Balancing historic heritage with the 21st-century identity of AKC was a challenge in the architecture, especially considering the museum’s location in the base of an office tower. “The space within the building was not previously registered as a museum or public assembly, so this required us to work closely with the city to accommodate this change of use,” says EJ Lee, principal and design director at Gensler. That firm carved the 11,200-square-foot museum out of the double-height atrium of the building’s lobby, and subtle signage includes a screen of running dog silhouettes that’s animated with the gaits of different breeds.
AKC’s new museum joins a wealth of dog art in New York City, including the 1782 carrara marble Maltese by sculptor Anne Seymour Damer—who asked that she be buried with her favorite dog’s bones—in the Metropolitan Museum of Art; Alberto Giacometti’s loping “Dog” at the Museum of Modern Art (he claimed it was a bit of a self portrait although “only the sad muzzle is anything of a likeness”); and the bronze tribute to Balto, hero sled dog who helped save children in Nome from a diphtheria epidemic, in Central Park.
New York also has a long history of canine culture; for instance, the oldest continuously operating pet cemetery in the world is located a short Metro-North ride away in Hartsdale, New York. The Hartsdale Pet Cemetery was founded in 1896 after Manhattan veterinarian Dr. Samuel Johnson recognized the demand from his clients to have somewhere to properly remember their pets. There in Hartsdale, among Johnson’s apple orchard, dogs who once strutted down Park Avenue were interred with all the pomp and respect of a human funeral.

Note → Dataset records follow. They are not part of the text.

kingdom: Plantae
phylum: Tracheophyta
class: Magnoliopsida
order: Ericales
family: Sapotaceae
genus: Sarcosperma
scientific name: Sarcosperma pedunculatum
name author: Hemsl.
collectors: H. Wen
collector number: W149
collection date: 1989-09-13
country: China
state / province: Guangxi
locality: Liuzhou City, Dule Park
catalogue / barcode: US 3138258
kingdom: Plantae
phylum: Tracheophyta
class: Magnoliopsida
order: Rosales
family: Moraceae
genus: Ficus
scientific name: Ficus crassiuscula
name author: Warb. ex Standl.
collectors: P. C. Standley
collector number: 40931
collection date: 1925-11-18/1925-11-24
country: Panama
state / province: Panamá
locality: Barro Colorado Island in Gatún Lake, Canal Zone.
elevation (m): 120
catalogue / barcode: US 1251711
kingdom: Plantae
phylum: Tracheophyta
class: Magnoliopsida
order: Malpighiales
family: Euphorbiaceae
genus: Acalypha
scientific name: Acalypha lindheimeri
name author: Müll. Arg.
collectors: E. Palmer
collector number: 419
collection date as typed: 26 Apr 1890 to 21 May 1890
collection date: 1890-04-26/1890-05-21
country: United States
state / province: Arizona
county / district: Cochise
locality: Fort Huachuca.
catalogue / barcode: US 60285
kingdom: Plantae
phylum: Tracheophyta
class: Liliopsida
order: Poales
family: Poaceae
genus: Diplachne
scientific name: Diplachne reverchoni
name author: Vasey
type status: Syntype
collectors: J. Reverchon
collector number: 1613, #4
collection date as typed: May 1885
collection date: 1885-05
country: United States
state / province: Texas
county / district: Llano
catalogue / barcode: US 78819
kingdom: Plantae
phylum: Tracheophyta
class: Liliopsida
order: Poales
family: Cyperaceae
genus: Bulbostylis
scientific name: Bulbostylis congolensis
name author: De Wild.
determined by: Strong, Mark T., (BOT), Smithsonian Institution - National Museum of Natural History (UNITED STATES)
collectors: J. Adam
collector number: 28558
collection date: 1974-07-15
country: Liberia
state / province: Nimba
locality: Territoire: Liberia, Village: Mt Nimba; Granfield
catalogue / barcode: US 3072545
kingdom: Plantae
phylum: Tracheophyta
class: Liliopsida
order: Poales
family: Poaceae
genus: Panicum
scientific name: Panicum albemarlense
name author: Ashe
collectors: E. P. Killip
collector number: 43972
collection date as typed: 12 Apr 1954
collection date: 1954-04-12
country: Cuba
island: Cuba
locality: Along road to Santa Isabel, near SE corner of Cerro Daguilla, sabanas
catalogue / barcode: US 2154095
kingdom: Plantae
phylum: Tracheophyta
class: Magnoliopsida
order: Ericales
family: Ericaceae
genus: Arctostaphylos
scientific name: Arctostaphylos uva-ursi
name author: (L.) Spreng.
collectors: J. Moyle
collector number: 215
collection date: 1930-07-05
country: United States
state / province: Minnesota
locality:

What does the Museum of the Dog add to this rich canine-filled tapestry? Each work on view is not about the depicted beast, and its charms and imperfections, but about a person’s attitude towards the dog. In this space, the art celebrates a centuries-long connection between animals and humans, and shows how our love for dogs has transformed them.
“Dogs are very accessible and approachable, and people often have dogs—it’s not like going to a [fine art] museum,” says Fausel. “I hope visitors learn about art through the dogs.”
The AKC Museum of the Dog is located at 101 Park Avenue; tickets are available for $5 to $15.
Correction: An earlier version of this post stated the museum is 39,000 square feet; it has been updated to reflect the correct size. Curbed regrets the error.